Don't misunderstand, I appreciate my job very much. It can be frustrating, but more so, it's incredibly rewarding because I get to directly help people, who are very much in need of help. I believe in what we do, and I feel good about it. That said, if you are going to make me think about where I want to be in a couple years, and what my priorities are - it's not there. As much as I care about the people I help, and I very much do, my heart wants what it wants. It wants to be a mom.

In these meetings today, I felt like the room was spinning around me. I was watching all my colleagues floating around me. Everyone moving, everyone progressing, everyone everyoning.... but there I sat, choking back tears as I tried not to stare at the pregnant one, as I tried not to think about all the newborns born to the people in that room in the last year.

Many times I almost burst into tears, but I chugged down some Diet Pepsi instead. I've cut back dramatically on Diet Pepsi, but in the days following BFN, all bets are off. Especially during meetings. Anyhow, I'd brought two 20 oz bottles with me, so I was prepared for the battle.

It was so hard with them all whirling around me saying words and nodding and writing and planning. Why does the world keep going on and on and on, when my heart is shattered into a million pieces? Doesn't the world know? Why were we talking about the print budget? Travel? Evaluations? Competencies? I don't know and I don't care. Just stop. Just stop moving, stop swirling... It all keeps going, but I just stay where I am.

For six years, a week, and a few days, I've been in a holding pattern, you see. Always waiting, always the next cycle... always resilient, always knowing that this time, this month - this could be the miracle. I'm still waiting. And the world is still moving, time is still churning. I know this because I have a lot more wrinkles than six years, a week, and a few days ago.

Doesn't my pain matter? Can't we just stop for a bit - maybe just for long enough to let me stop feeling the entire weight of this loss.

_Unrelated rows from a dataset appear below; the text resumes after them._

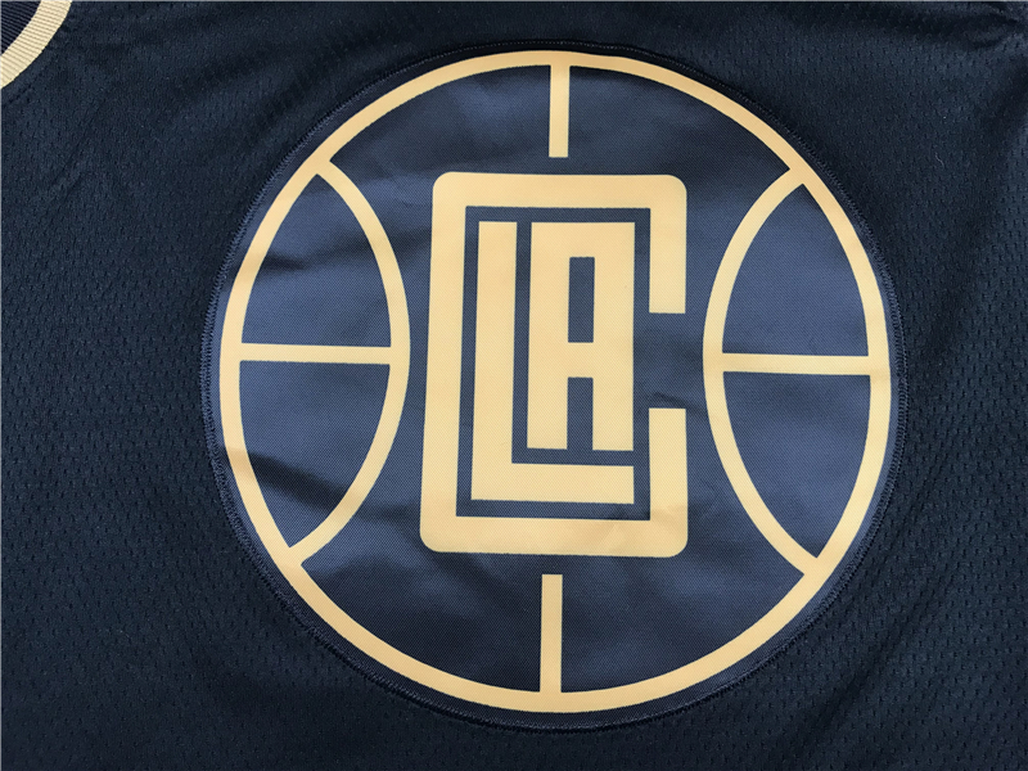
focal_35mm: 28
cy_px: 386
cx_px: 514
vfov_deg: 49.7
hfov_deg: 63.4
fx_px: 832
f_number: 1.8
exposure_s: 1/33
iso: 25
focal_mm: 3.99
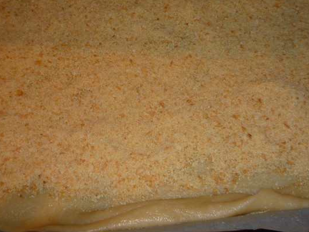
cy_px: 66
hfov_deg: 42.1
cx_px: 146
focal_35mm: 45
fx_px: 402
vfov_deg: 31.8
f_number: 4
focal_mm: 5.2
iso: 100
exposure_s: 1/30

Yes, "loss." It's true, I've never been pregnant, so technically, I haven't lost anything, right? Hmm. Then why do I feel this tremendous ongoing loss? Why this grief that always hovers over me, even on the best of days? It's the fine art of losing what you never had. Laura Bush describes it perfectly:
"The English language lacks the words to mourn an absence. For the loss of a parent, grandparent, spouse, child or friend, we have all manner of words and phrases, some helpful some not. Still we are conditioned to say something, even if it is only “I’m sorry for your loss.” But for an absence, for someone who was never there at all, we are wordless to capture that particular emptiness. For those who deeply want children and are denied them, those missing babies hover like silent ephemeral shadows over their lives. Who can describe the feel of a tiny hand that is never held?" (Laura Bush, "Spoken from the Heart")
Loss.

Sometimes I can feel that tiny hand, you know. A sweet, tiny, warm, brown little hand.

But the world goes on, even if I'm not quite ready to join it yet.

As I reached the doorknob into my department this morning, I stopped and prayed, "please Lord, help me today." It was still so hard, but I'm thankful for the strength to keep on. I didn't burst into tears at any of the meetings, after all. Sounds like a win to me.

I think I'll get up tomorrow. Put on some clothes. Get in the car. Paste on a smile. Breathe in and out all day long.... Do it again. Each day holds the possibility of a miracle, after all, right? Just like death could not stop true love for the Princess Bride, grief cannot stop true miracles. But, if you rush a miracle man, you get rotten miracles... and you shouldn't go in swimming for, what, a half hour after? Hmm, well, those probably only apply to human miracle men. Fortunately, God is greater than even the mighty Miracle Max.

"My flesh and my heart may fail, but God is the strength of my heart and my portion forever." (Psalm 73:26)



1 comment:

  1. It is a real grief, isn't it, the babies that aren't. Good on you for keeping on. That is always what I tell myself at these times, that it gets better, just one day at a time. Still praying for you miracle.